_Task item_
A word-for-word copy of the line containing "potted plant: none" and every following line to the end of the data below is all the answer should hold.

Household object detections:

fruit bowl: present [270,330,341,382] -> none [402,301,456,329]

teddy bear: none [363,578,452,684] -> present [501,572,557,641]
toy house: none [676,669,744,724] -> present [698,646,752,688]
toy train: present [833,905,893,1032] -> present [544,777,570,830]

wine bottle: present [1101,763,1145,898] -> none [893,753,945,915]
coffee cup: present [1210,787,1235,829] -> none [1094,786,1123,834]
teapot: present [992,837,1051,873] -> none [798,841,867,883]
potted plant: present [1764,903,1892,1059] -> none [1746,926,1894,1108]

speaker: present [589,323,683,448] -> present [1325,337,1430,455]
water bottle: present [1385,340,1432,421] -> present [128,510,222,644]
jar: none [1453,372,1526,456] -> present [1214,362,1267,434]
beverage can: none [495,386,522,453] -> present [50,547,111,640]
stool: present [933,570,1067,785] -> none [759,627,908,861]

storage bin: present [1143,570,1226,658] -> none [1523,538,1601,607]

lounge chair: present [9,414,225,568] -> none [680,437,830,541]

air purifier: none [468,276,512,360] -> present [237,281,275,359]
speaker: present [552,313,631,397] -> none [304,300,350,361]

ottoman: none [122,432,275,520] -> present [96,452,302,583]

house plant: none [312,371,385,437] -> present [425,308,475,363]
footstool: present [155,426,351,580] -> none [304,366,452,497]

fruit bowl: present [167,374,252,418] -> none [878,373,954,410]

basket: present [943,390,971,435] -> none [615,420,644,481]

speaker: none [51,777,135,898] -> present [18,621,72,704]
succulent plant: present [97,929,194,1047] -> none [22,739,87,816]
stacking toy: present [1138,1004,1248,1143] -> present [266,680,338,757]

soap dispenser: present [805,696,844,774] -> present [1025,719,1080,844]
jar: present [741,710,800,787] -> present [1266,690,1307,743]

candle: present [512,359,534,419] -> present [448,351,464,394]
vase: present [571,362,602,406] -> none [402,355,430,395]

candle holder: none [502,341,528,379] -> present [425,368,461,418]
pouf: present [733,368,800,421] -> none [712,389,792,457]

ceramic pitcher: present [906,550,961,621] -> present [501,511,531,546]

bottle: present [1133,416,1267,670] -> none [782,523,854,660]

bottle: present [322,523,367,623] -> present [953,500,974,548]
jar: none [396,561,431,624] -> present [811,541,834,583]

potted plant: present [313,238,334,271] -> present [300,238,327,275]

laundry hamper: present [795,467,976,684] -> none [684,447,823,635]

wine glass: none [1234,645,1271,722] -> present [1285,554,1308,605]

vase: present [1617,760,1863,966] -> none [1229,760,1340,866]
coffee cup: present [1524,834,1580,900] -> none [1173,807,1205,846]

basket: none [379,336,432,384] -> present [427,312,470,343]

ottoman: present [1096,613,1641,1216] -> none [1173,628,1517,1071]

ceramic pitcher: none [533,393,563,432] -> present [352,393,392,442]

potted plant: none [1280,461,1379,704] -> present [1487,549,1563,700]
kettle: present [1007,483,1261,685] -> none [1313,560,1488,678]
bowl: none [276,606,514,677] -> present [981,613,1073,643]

_Answer section_
potted plant: none [1280,461,1379,704] -> present [1487,549,1563,700]
kettle: present [1007,483,1261,685] -> none [1313,560,1488,678]
bowl: none [276,606,514,677] -> present [981,613,1073,643]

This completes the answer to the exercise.